• Quelleinträge
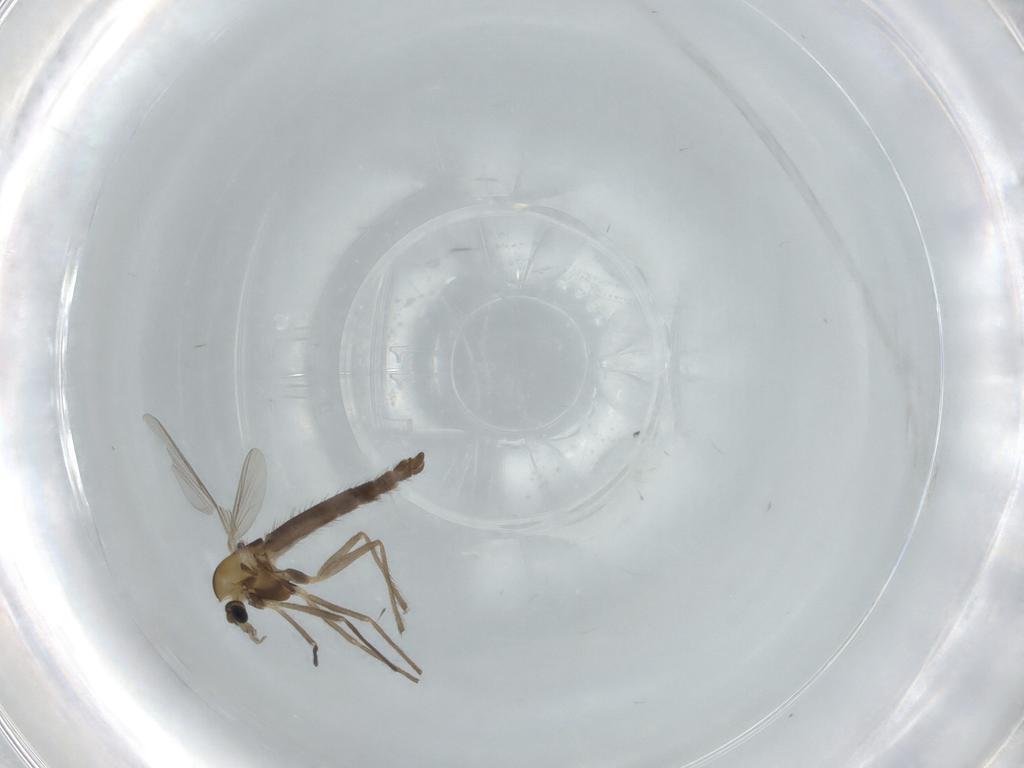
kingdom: Animalia
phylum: Arthropoda
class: Insecta
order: Diptera
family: Chironomidae
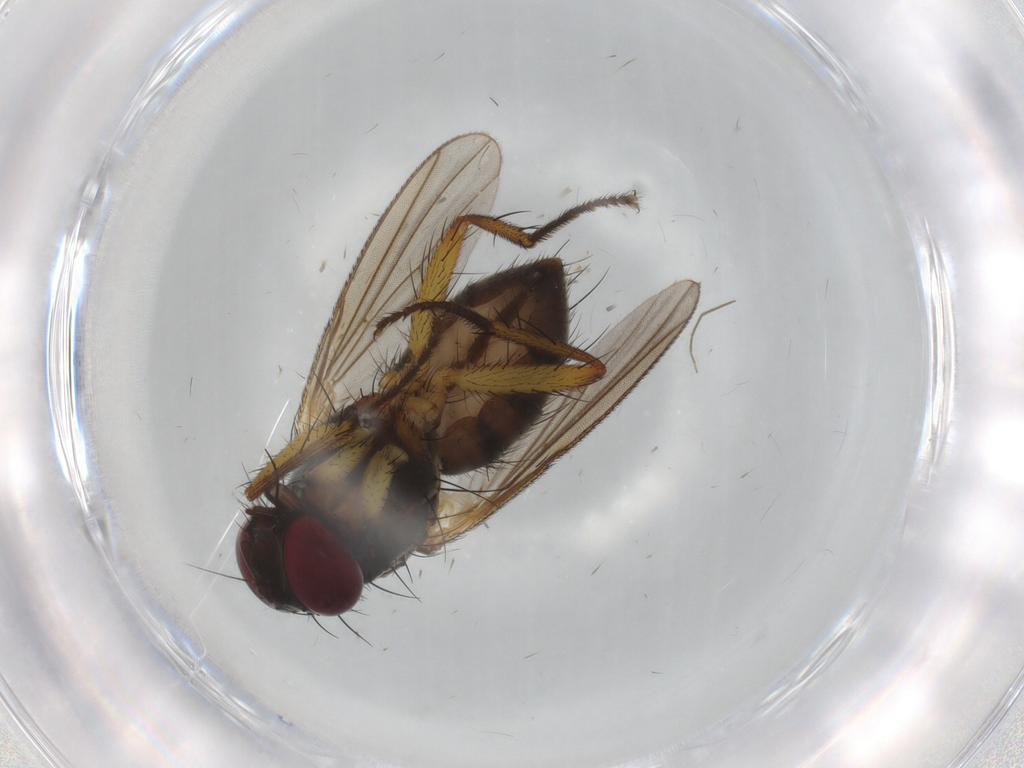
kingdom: Animalia
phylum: Arthropoda
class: Insecta
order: Diptera
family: Muscidae
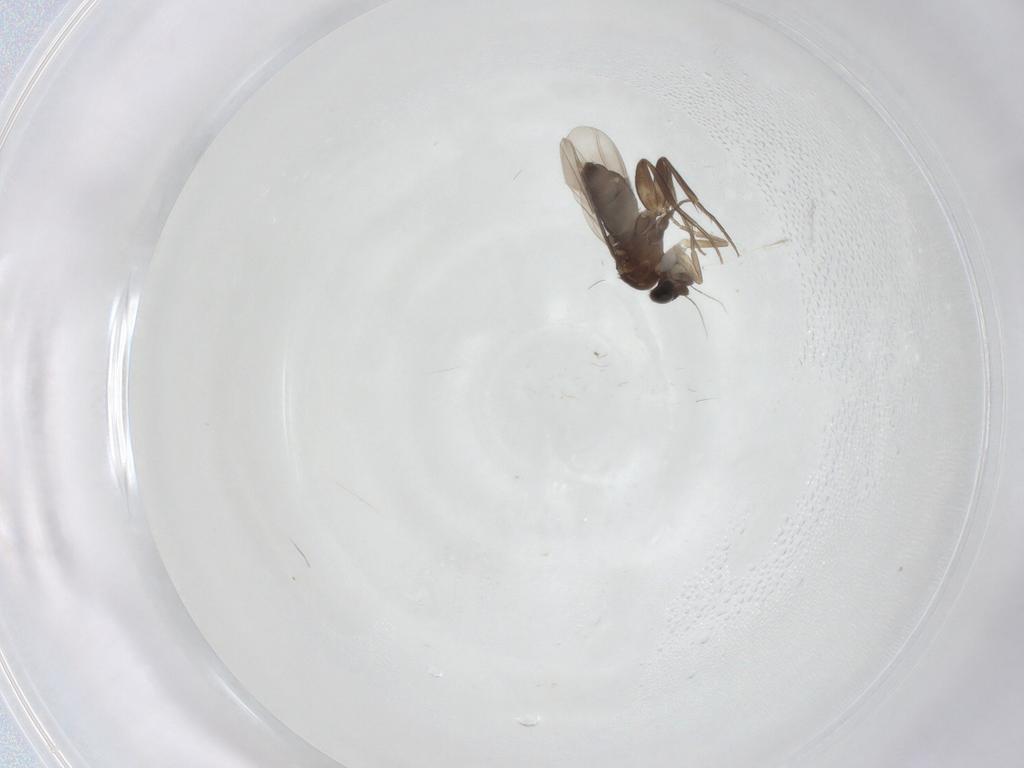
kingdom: Animalia
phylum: Arthropoda
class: Insecta
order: Diptera
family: Phoridae
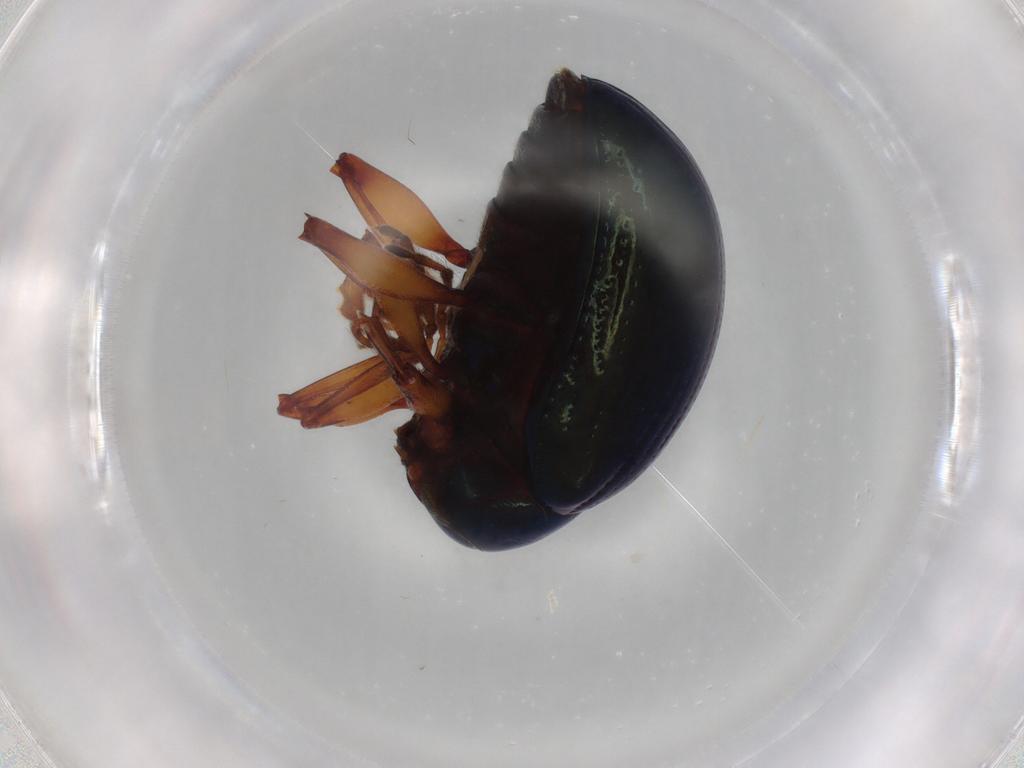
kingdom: Animalia
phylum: Arthropoda
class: Insecta
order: Coleoptera
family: Chrysomelidae
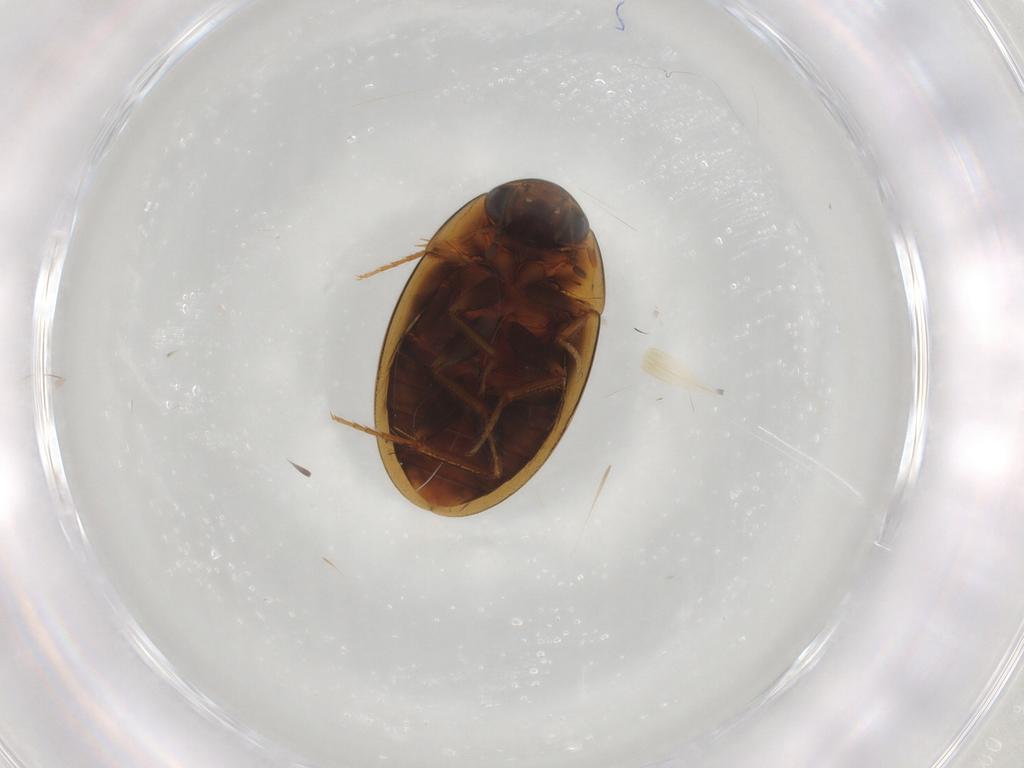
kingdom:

• Aufgabendetails
Gib die Zeilen aller Einträge oben wortgetreu wieder, lass dabei die Bilder weg.

• Lösung
kingdom: Animalia
phylum: Arthropoda
class: Insecta
order: Diptera
family: Chironomidae
kingdom: Animalia
phylum: Arthropoda
class: Insecta
order: Diptera
family: Muscidae
kingdom: Animalia
phylum: Arthropoda
class: Insecta
order: Diptera
family: Phoridae
kingdom: Animalia
phylum: Arthropoda
class: Insecta
order: Coleoptera
family: Chrysomelidae
kingdom:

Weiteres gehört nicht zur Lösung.